Document passage.
Returning Home: Exploring Hana, Maui

I had been away from my childhood town of Hana, Maui for nearly 26 years.  That was the last time I visited back in June 1993 with two of my close friends from church, Eva and Keolani and a close friend of Keolani’s named Evie.  Eva and I were in our mid-20s and starting our careers – for her, it was nursing. For me, I was just starting out as an executive assistant for an up and coming financial advisor.  My second friend, Keolani, was just finishing junior high and entering her last year in high school. She and Evie grew up going to school together, so it was probably good there were four of us in case me and Eva wanted to hang out somewhere that was for 18 and older.

Traveling to the neighboring island of Maui created excitement for all because we hadn’t traveled together like this before, nor stayed away from home longer than an overnight stay, let alone another island.  But I had worked for a publishing company that had a travel section so I was quite familiar how to do research on where to stay for travelers on a budget.  I told my friends that staying in Kahului was very convenient to access everything: the airport, shopping malls, dining, supermarkets and even nearby tourist attractions in Wailuku.  Visits to Upcountry Maui in towns like Haiku, Paia and Makawao were relatively short rides of 20 minutes or so.

The big “road trip” was driving the Hana road and visiting the town as well as other historical landmarks outside the town and great beach sites. So I was not only the designated driver but I was also the travel agent and personal concierge for the other three who said they would leave everything in my capable hands since I was the one that was raised there and knew where to go – but that had been nearly 15 years prior.  I was curious how much it changed.  Ironically, Hana had not changed much in 1993 from 1977.  It certainly appeared the same years later when I visited it again.

Fast-track to 2016 and as newlyweds, my husband and I included a visit to Maui during our two-week vacation in Hawaii in the month of November.  Like my friends, he lay everything in my hands to plan out an itinerary for us to explore as much of the entire island in the six days we were there.  So once again, I used my travel skills and researched the internet to figure out what activities would spark interest.  What was really nice was that we didn’t need to worry about lodgings. As a honeymoon gift, my Dad had booked our stay at Maui Seaside in Kahului for the entire time we were on Maui.  We just rented a car and would holo-holo (cruise) about the island.

Hana is a rural, coastal town of about 1300 in population since it happens to be one of the most isolated communities on the island.  But driving into it, I could see there was a newly painted welcome sign that hadn’t been there before when I was a kid.  The roads were the same: one way in, and one way out but it split to a lower and upper Hana road but both lead right back to the main center of town.

Prior to entering Hana, we stopped off at a place not too well-known to the public unless you do some research. Surprisingly, my husband found this natural sanctuary online called Kahanu Gardens a tropical Botanical Garden site that featured a temple site called Pi’ilanihale Heaiu.  It was not only listed as a National Historical Landmark, but it was also the largest ancient man-made structure in all of Polynesia.  An aerial view of the entire park is depicted in the picture above.  I think I was showing my age because I honestly could not recall this place growing up nearby.

Records.
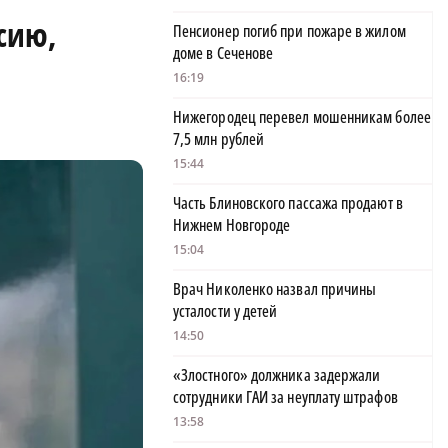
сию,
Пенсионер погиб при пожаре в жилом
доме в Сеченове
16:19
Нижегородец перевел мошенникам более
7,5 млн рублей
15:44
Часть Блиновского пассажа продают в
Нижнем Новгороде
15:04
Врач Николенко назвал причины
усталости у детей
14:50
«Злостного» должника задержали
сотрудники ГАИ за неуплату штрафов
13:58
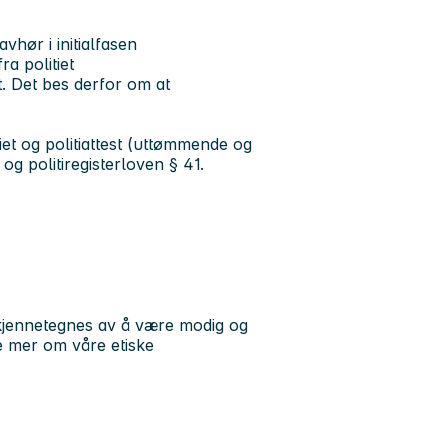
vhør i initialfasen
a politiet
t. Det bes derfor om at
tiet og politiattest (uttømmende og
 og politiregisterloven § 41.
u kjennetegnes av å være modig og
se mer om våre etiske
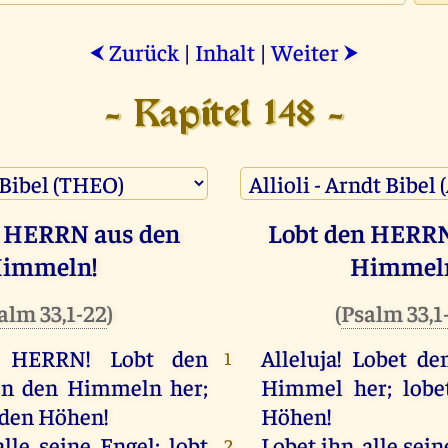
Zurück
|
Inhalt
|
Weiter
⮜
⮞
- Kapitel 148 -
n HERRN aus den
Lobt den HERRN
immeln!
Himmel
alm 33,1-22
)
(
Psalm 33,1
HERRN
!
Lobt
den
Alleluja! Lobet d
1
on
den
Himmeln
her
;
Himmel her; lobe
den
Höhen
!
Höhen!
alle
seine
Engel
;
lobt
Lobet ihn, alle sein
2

---

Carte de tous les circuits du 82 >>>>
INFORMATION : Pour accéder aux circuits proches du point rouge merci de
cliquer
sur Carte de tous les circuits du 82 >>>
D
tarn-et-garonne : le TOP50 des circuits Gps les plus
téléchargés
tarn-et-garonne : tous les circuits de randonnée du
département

Activity. Decide whether each statement agrees with the account of returning to Hana: (a) the writer's Dad booked the stay at Maui Seaside in Kahului; (b) the 2016 visit to Maui lasted two weeks; (c) the writer remembered Kahanu Gardens from growing up nearby. For each, answer yes or no and quote the words from the account that settle it.

Output for this exercise.
(a) Yes: "my Dad had booked our stay at Maui Seaside in Kahului for the entire time we were on Maui."
(b) No: "in the six days we were there"
(c) No: "I honestly could not recall this place growing up nearby."